What the task requires: Check every line of the data below for the word "lines" and say how many have it, without further comment.

Excerpted data:
Start of Block

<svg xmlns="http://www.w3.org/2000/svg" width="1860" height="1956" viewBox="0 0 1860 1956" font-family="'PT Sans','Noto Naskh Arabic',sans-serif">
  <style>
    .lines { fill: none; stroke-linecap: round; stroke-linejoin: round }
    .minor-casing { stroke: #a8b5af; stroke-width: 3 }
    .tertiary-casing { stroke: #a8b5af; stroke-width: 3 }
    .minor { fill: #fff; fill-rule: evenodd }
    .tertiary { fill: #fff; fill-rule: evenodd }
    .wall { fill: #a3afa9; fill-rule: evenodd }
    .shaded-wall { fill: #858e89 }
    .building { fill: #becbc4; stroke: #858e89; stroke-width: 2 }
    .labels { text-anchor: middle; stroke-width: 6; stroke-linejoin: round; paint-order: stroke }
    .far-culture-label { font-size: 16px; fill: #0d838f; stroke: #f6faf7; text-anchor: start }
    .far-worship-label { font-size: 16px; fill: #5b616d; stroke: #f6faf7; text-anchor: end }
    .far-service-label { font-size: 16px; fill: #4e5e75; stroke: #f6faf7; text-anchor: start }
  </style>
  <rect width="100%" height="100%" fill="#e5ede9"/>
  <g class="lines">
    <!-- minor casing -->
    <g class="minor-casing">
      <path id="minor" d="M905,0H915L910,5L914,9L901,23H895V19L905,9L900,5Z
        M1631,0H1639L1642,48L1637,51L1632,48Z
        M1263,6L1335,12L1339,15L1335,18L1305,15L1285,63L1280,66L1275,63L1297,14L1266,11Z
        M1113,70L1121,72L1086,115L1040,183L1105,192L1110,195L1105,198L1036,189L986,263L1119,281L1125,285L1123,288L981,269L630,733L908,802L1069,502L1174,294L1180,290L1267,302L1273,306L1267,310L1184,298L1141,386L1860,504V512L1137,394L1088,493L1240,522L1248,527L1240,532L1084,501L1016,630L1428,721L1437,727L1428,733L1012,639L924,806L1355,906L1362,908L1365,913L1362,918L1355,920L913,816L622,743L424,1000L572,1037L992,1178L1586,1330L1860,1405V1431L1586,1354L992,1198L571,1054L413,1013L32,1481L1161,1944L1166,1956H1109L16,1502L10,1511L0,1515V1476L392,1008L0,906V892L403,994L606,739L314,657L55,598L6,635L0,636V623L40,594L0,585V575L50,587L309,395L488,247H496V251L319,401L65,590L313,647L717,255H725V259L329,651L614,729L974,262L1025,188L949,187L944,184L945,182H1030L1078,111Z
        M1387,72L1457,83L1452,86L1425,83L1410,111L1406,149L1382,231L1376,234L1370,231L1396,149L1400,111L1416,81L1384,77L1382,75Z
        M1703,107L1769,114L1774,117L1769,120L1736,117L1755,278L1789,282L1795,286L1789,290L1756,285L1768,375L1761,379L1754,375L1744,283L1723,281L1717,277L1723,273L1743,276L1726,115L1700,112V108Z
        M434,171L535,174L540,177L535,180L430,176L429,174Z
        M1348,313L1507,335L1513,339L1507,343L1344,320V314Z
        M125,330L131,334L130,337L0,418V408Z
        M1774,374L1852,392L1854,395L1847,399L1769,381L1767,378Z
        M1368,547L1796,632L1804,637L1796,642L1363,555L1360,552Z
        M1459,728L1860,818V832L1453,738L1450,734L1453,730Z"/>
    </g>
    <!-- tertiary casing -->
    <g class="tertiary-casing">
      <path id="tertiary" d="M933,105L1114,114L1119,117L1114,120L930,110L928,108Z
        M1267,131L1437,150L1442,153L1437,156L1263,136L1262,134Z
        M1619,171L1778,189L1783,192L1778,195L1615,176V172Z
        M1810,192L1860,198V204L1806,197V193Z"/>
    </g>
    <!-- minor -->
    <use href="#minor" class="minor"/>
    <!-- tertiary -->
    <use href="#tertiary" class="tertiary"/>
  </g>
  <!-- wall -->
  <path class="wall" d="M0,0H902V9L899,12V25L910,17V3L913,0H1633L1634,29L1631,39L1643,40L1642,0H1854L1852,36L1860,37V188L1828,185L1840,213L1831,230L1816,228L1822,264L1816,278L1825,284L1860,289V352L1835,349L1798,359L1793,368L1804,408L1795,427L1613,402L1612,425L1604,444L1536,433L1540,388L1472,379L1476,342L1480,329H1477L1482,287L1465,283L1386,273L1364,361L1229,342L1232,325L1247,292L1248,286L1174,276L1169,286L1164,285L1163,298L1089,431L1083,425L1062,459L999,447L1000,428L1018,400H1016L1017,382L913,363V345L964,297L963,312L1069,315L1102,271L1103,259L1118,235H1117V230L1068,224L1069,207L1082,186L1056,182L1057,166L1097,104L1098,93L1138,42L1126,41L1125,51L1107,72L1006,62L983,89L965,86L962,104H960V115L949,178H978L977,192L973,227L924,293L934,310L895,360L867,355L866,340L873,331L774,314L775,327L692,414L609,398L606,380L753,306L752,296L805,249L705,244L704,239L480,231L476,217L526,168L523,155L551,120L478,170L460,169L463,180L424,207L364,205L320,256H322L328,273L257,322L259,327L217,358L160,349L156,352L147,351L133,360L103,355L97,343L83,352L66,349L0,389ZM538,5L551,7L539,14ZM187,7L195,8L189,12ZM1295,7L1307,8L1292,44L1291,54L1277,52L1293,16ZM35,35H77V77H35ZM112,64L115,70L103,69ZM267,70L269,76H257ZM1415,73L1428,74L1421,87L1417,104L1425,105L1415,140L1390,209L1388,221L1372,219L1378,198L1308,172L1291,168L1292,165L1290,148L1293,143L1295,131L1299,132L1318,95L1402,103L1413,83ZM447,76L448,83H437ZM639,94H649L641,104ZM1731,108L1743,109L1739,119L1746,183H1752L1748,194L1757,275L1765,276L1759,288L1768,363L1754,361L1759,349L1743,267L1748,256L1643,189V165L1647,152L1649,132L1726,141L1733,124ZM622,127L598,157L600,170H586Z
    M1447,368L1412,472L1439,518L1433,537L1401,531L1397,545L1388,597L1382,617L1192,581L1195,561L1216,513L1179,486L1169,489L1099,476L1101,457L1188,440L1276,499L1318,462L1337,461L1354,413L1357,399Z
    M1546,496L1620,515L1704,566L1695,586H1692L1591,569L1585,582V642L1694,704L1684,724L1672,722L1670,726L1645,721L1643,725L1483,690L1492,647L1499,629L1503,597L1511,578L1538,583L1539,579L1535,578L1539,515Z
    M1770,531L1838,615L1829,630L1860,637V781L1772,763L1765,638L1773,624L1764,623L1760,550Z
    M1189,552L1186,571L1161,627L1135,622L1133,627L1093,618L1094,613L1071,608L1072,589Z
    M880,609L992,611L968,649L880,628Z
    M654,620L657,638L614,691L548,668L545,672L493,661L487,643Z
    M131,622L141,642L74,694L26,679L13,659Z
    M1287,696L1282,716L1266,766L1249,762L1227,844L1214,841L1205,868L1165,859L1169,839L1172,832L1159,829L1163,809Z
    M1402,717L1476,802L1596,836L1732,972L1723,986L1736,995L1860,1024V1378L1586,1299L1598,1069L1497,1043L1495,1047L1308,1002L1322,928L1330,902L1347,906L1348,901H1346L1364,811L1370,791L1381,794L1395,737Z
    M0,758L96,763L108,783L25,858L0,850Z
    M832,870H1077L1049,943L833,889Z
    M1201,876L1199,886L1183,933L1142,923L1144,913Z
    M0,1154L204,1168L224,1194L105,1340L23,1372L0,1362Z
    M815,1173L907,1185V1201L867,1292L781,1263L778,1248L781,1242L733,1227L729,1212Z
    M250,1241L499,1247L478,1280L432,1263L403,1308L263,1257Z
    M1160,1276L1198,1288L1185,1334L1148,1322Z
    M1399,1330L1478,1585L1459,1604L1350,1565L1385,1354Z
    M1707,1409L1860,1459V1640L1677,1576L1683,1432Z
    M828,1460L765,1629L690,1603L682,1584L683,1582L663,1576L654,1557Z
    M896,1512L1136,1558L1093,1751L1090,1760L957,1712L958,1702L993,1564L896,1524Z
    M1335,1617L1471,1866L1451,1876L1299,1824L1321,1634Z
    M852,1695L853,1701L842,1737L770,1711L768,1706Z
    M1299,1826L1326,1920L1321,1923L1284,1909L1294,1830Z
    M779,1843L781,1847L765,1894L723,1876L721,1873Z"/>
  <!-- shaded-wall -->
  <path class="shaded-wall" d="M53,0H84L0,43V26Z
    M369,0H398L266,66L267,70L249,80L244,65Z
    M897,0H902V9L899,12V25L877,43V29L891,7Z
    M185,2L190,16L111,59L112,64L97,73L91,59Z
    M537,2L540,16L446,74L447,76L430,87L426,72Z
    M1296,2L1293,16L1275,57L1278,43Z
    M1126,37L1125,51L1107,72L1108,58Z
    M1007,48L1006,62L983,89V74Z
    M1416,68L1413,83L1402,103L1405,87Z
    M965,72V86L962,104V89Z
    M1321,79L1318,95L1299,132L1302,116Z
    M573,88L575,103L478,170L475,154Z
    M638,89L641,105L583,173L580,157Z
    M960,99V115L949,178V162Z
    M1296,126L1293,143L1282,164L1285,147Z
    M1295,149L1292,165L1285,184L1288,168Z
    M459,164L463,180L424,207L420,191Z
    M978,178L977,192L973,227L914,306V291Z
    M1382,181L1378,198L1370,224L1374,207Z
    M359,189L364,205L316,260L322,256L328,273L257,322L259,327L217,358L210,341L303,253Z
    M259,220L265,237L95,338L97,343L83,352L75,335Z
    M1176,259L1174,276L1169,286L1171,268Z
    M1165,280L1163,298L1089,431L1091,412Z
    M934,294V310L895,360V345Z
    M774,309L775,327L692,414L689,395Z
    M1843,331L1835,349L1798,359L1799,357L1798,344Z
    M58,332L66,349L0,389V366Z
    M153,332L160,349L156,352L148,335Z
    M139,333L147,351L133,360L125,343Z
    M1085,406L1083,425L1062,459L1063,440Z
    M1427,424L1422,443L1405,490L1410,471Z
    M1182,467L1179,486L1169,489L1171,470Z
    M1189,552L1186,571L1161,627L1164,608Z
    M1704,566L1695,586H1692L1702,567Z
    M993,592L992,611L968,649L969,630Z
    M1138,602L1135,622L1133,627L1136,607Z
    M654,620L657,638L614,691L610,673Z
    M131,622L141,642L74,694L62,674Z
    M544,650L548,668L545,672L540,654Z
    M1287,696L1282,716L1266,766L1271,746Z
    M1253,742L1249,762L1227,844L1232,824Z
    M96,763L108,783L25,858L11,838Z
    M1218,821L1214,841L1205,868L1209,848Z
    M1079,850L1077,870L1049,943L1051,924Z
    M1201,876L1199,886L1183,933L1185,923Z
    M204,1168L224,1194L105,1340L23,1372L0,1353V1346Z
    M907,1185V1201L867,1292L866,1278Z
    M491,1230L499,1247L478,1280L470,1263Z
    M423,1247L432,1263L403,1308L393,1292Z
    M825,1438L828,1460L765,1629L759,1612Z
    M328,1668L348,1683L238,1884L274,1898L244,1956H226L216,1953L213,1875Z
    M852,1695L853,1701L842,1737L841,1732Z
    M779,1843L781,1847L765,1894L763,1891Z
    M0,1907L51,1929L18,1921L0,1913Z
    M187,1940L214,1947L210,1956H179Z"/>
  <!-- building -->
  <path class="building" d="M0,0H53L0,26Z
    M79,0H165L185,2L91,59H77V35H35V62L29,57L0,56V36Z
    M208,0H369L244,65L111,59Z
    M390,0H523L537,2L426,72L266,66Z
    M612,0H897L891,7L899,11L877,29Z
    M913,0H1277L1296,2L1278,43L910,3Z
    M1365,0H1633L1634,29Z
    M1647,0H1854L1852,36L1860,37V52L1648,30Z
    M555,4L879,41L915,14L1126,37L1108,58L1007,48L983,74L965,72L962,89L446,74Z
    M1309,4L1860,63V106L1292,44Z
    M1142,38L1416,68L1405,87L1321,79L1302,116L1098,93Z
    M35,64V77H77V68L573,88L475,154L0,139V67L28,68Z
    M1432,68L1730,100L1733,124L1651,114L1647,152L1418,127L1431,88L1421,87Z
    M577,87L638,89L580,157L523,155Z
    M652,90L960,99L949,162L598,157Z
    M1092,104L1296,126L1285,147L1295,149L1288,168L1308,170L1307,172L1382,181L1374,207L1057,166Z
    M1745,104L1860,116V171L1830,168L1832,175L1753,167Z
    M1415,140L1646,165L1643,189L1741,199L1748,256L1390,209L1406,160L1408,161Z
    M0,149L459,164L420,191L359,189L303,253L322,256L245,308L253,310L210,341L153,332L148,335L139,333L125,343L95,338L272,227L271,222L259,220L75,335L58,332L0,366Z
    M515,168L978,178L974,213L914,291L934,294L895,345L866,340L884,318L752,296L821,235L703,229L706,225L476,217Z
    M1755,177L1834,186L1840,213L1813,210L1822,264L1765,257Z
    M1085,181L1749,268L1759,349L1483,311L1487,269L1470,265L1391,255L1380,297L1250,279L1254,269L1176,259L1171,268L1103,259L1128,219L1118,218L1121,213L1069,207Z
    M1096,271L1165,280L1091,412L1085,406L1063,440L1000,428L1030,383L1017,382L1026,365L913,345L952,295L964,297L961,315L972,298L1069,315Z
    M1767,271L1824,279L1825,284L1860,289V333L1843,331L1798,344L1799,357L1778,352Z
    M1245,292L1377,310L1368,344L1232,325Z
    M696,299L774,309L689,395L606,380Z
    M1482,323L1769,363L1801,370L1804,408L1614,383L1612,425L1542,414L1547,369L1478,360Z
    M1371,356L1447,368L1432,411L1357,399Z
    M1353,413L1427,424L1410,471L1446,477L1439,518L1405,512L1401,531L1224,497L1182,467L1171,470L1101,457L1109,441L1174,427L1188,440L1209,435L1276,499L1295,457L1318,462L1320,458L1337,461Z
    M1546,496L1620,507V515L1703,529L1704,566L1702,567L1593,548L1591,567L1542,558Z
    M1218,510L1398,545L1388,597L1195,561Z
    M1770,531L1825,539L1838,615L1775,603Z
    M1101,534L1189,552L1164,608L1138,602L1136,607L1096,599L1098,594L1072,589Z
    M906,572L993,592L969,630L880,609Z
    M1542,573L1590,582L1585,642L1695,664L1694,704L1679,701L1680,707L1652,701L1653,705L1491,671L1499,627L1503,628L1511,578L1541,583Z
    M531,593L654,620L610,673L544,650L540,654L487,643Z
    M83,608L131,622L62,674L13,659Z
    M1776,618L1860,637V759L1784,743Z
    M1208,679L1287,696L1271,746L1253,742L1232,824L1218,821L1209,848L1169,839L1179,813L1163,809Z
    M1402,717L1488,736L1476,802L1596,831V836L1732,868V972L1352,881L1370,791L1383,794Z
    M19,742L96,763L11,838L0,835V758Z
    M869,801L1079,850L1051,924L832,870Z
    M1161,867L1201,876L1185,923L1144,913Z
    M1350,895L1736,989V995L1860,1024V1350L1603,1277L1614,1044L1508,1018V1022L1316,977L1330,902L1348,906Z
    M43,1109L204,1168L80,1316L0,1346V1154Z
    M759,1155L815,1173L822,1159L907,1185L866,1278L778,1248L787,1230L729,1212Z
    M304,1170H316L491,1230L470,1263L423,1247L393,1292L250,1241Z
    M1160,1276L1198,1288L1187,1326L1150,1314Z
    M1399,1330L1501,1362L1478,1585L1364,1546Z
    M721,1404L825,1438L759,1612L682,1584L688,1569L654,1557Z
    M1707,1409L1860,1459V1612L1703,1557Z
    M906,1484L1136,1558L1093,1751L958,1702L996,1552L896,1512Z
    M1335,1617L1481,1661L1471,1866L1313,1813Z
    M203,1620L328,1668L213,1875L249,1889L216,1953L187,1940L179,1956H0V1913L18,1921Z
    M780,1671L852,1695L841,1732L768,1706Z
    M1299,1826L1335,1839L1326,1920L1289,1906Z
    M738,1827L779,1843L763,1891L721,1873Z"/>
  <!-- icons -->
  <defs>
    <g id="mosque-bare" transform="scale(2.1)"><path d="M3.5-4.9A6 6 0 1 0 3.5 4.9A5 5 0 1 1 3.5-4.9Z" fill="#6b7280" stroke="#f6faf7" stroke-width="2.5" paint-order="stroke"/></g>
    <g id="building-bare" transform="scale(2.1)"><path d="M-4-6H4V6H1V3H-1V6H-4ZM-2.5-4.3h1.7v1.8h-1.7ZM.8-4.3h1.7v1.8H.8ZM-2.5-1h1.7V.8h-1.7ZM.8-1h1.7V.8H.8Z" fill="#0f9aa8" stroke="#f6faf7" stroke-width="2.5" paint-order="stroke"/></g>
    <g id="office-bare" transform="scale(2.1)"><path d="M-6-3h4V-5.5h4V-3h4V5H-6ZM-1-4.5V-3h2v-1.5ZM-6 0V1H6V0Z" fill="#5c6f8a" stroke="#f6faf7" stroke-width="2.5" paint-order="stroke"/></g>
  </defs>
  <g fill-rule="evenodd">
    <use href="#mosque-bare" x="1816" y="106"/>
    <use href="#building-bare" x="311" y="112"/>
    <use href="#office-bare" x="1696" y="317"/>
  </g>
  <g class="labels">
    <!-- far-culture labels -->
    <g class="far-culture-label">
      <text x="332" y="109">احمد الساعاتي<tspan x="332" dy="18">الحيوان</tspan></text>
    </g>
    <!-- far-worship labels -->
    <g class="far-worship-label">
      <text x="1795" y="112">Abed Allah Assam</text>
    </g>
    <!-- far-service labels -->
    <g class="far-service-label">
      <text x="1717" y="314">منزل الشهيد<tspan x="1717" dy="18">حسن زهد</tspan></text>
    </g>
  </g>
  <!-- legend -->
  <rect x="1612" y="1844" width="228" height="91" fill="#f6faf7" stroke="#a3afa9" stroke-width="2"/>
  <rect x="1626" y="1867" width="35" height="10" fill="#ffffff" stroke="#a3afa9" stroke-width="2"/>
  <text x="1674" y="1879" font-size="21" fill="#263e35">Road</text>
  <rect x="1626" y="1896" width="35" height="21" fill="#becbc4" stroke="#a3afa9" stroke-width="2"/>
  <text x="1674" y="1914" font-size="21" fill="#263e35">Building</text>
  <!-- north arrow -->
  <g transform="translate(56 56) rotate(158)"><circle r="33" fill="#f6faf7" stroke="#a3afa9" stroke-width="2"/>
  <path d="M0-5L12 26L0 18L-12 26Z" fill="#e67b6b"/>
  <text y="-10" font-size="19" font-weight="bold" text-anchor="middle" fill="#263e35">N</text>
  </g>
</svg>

End of Block

Output: 2